Kala liburan di desa berketepatan dengan musim panen, sering anak-anak ikut dengan para ibu dari desa menuai padi menggunakan "etem" (ani-ani) atau ada yang menyebutnya dengan ketam, alat pemotong padi tradisional yang digenggam ditangan. Ani-ani ini merupakan pisau kecil bertangkai bambu yang diselipkan dicelah tangan antara jari manis dan jari tengah. Waktu menggunakannya kedua jari yaitu jari tengah dan telunjuk digerakkan untuk meraih batang padi dan ibu jari menekannya pada mata pisau pada ani-ani untuk memotongnya.
Dengan ani-ani ini tangkai bulir padi dipotong satu-satu, meskipun banyak memakan pekerjaan dan waktu tetapi bagi ibu-ibu bahkan orang yang melihat merupakan keasikan tersendiri pada masa itu. Selain itu ada keuntungannya, karena dipotong satu-satu maka bulir padi yang dipotong dipilih yang sudah masak. Dengan demikian bulir padi yang belum masak tidak terpotong dapat ditunggu hingga masakat Sunda di daerah Jawa Barat. Berbeda dengan sekarang memotong padi menggunakan arit atau celurit, semua bulir padi baik yang masak maupun yang muda habis terpotong.

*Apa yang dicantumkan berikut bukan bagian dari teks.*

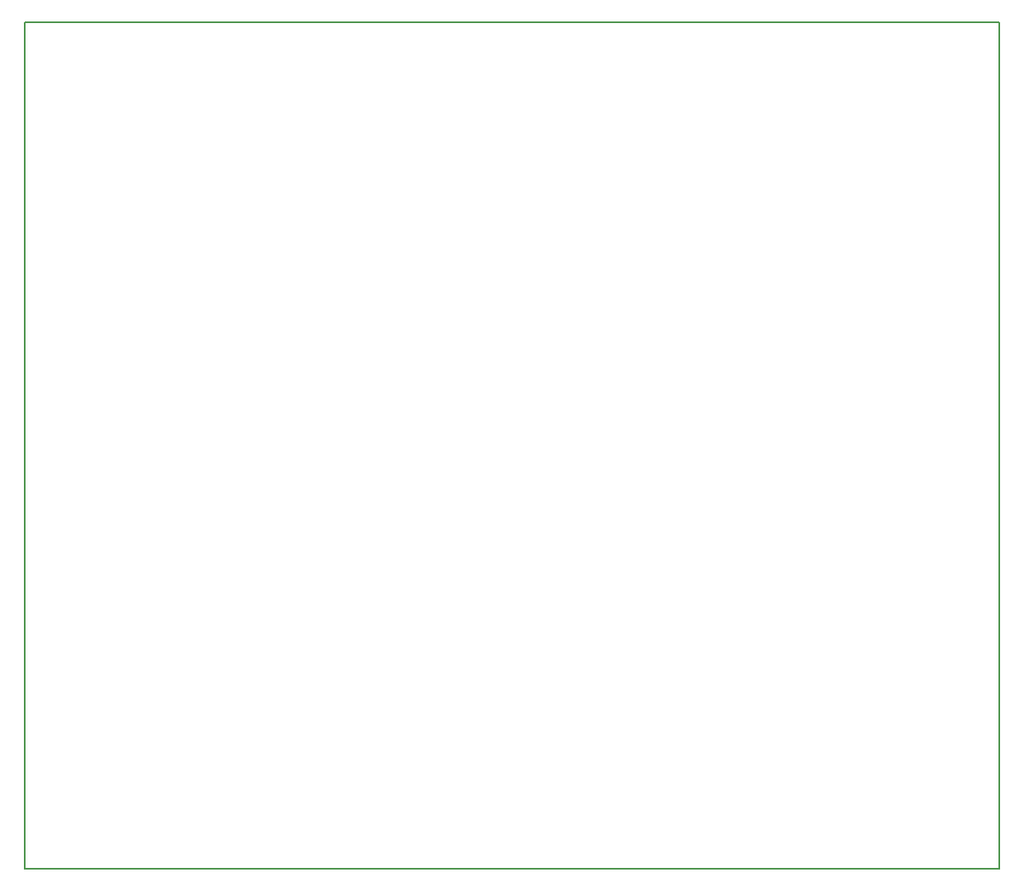
<source format=gm1>
G04 #@! TF.FileFunction,Profile,NP*
%FSLAX46Y46*%
G04 Gerber Fmt 4.6, Leading zero omitted, Abs format (unit mm)*
G04 Created by KiCad (PCBNEW 4.0.5) date 03/29/17 16:27:12*
%MOMM*%
%LPD*%
G01*
G04 APERTURE LIST*
%ADD10C,0.100000*%
%ADD11C,0.150000*%
G04 APERTURE END LIST*
D10*
D11*
X200000000Y-50000000D02*
X200000000Y-137000000D01*
X100000000Y-50000000D02*
X100000000Y-137000000D01*
X100000000Y-137000000D02*
X200000000Y-137000000D01*
X100000000Y-50000000D02*
X200000000Y-50000000D01*
M02*

</source>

Ada kepercayaan dalam masyarakat Sunda di daerah Jawa Barat. Masyarakat percaya bahwa padi merupakan perwujudan dewi padi yang disebut Nyai Pohaci Sanghiyang Sri yang berjiwa halus dan lembut. Karena itu harus diperlakukan dengan hormat dan santun tidak boleh dibabat secara kasar. Acara memotong padipun dilakukan dalam acara yang disebut "Seren Taun" Ani-ani atau ketam adalah sebuah pisau kecil yang dipakai untuk memanen padi. Dengan ani-ani tangkai bulir padi dipotong satu-satu, sehingga proses ini memakan banyak pekerjaan dan waktu, namun keuntungannya ialah, berbeda dengan penggunaan sebuah clurit atau arit, tidak semua batang ikut terpotong. Dengan demikian, bulir yang belum masak tidak ikut terpotong.
Ibu-ibu yang turun ke sawah ikut memanen padi, begitu cekatan dan terampil menggunakan alat pemotong padi tradisional. Tangan-tangan mereka dengan cepat menggerakkan "ani-ani" menggunakan alat itu mengiris batang padi. Hasil panen yang dikumpulkan, kemudian diserahkan kepada pemilik sawah, dan hasilnya dibagi oleh pemilik sawah sedangkan penuai mendapat bagian bagi hasil tuaiannya. Ini merupakan hak penuai yang bisa dibawa pulang sehingga tersedia bahan makanan di rumah tangga. Sepulang dari menuai padi ini sering pula ibu-ibu ini membawa pulang sayuran seperti kacang Panjang atau kecipir yang ditanam sepanjang pematang sawah untuk dijadikan sayur di rumah.
Sistem sosial ini, nampaknya mendukung ketahan pangan dalam rumah tangga (Household food security). Di rumah ada cadangan bahan makanan, di luar rumah tersedia sumber protein, mineral dan vitamin alami yang setiap saat bisa dikonsumsi oleh anak-anak sehingga mendapat pasokan karbo hidrat, protein dan mineral yang disediakan alam sekitar. Kehidupan rukun dengan prinsip gotong royong, saling tolong menolong yang menjadi ciri khas warga desa di zaman dulu, nampaknya semakin terkikis sedikit demi sedikit di zaman serba moderen ini. Sebagian besar tergantikan oleh kegiatan berbasis bisnis yang dinilai dengan uang.